Jerald Posman is Vice President for Administration and Finance at the City College of New York, a senior college of the City University of New York. Prior to that, he served most recently as Senior Vice President and Chief Operating Officer for six and a half years at York College, City University of New York. He received his undergraduate degree in English literature from the City College of New York and MBA from the Harvard Business School.

==Career==
Posman has worked and lived overseas, including five years in the Peace Corps as a volunteer teacher in Tunisia and as a staff member in Sri Lanka. He has been in charge of operations as Deputy Chancellor of the New York City School System. Posman was also the Vice Chancellor for Budget and Finance at the City University of New York from 1977 to 1984.

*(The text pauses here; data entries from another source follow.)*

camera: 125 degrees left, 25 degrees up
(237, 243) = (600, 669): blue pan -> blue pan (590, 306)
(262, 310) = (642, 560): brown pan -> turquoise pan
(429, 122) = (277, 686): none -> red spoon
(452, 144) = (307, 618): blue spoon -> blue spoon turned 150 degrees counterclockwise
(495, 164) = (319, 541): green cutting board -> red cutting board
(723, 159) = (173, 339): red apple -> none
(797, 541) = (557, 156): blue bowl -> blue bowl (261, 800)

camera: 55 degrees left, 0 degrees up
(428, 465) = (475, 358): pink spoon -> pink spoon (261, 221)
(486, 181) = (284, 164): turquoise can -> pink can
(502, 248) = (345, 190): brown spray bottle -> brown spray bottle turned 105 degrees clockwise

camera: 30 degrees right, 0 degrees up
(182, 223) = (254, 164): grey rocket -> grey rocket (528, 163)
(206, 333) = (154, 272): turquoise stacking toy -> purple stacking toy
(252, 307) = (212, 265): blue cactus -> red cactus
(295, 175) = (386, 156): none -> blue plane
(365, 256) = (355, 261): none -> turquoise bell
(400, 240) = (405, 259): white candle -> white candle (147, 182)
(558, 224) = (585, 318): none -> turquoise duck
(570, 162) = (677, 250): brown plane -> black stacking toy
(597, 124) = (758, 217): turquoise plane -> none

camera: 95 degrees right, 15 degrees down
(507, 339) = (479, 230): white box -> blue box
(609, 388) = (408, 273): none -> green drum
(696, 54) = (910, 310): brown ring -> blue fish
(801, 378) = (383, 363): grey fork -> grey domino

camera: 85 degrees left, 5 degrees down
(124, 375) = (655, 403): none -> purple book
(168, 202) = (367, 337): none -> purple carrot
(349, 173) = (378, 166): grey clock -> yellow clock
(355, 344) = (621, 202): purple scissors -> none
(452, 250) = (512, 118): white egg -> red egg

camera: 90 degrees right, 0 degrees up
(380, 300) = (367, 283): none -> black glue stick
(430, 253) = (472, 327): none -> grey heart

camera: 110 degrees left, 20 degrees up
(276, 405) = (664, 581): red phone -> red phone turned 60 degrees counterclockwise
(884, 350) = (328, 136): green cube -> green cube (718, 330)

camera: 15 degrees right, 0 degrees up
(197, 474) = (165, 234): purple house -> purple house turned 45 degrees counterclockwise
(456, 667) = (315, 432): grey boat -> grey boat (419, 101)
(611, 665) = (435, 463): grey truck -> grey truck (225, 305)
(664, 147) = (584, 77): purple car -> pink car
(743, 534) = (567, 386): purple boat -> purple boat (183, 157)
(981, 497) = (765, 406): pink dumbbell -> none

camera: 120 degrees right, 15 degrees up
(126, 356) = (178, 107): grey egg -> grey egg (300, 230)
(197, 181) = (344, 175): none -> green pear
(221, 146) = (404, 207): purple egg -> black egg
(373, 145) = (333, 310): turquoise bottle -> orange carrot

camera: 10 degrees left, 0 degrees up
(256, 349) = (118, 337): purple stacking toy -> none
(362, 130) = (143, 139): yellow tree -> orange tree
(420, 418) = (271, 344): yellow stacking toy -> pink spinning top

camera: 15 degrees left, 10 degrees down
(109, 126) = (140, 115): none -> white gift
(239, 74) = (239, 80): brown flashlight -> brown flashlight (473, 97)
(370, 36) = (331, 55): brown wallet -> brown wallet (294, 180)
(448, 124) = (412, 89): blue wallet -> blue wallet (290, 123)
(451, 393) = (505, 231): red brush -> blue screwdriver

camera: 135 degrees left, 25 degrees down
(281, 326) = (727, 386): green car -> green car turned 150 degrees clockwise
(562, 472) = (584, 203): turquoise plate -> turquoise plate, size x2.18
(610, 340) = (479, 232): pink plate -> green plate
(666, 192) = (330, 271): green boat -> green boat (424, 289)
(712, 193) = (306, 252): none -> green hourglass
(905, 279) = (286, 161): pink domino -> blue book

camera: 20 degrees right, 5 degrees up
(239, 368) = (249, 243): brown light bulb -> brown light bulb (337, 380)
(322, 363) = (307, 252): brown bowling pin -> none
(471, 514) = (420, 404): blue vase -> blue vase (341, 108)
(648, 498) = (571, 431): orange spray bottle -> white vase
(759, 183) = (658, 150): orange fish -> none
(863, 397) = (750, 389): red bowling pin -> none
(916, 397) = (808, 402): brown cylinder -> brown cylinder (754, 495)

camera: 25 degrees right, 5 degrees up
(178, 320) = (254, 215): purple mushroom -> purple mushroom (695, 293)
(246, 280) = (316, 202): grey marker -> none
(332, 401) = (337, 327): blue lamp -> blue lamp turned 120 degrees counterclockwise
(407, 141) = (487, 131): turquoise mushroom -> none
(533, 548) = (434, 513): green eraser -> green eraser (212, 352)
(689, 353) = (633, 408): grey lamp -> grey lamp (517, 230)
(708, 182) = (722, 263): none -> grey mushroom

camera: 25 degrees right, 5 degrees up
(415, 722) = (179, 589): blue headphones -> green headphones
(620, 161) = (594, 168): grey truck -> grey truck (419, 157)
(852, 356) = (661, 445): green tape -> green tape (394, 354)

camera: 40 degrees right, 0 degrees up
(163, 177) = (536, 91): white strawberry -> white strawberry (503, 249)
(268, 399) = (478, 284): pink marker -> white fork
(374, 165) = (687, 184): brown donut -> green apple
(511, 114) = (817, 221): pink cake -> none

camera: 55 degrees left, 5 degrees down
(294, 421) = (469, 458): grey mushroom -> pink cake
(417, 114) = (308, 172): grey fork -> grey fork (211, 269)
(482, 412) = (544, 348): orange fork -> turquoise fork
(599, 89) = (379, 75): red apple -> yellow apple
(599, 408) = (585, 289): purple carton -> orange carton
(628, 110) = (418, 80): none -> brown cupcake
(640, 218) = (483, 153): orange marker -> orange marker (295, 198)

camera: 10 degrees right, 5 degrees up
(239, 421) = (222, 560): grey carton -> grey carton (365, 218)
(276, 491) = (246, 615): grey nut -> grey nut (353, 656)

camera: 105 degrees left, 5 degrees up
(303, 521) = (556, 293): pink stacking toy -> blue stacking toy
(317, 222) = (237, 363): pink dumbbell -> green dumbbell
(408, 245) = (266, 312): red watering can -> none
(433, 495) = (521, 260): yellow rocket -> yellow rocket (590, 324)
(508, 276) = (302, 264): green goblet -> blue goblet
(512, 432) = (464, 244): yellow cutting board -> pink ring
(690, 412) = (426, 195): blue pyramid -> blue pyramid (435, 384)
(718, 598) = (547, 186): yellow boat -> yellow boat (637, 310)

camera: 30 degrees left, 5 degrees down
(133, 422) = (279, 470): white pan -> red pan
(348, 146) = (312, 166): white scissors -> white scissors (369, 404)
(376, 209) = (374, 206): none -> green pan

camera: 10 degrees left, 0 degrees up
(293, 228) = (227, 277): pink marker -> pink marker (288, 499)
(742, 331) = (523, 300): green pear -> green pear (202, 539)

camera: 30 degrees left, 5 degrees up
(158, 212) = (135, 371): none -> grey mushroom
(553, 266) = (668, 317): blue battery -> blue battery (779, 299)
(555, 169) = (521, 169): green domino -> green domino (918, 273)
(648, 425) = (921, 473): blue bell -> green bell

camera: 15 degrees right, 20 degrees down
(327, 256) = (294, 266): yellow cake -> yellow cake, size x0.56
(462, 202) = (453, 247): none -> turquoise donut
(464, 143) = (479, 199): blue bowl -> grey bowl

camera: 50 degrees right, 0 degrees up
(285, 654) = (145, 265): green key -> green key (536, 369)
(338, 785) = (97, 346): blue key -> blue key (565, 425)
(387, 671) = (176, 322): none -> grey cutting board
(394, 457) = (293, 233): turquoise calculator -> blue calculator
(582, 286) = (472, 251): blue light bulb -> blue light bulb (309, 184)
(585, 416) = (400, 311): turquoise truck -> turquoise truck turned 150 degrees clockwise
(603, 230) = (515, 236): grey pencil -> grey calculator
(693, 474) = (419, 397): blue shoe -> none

Several years ago Posman helped develop entrepreneurial opportunities and support structures for populations in New York City that would not otherwise become involved in small business. He is a board member of a micro enterprise organization–Project Enterprise–developed on the Grameen Bank model—which was founded by Muhammad Yunus, the father of micro-credit movement. With the help of Dr. Marcia Keizs, President of York College, Posman took an initiative along with Rashidul Bari, a Biographer of Muhammad Yunus, to start Muhammad Yunus Scholarship

On February 11, 2008, Yunus came to York College to mark the establishment of Scholarship Program. At the event CUNY Executive Vice Chancellor and University Provost, Dr. Selma Botman awarded Yunus with Chancellor’s Medal for his humanitarian efforts.
Posman also wrote the foreword for Muhammad Yunus' biography," Grameen Social Business Model: A Manifesto for Proletariat Revolution", written by Rashidul Bari. Posman also has appeared in a film, The Killing of Muhammad Yunus’ Biographer.

Posman lives in New York City with his wife and daughter.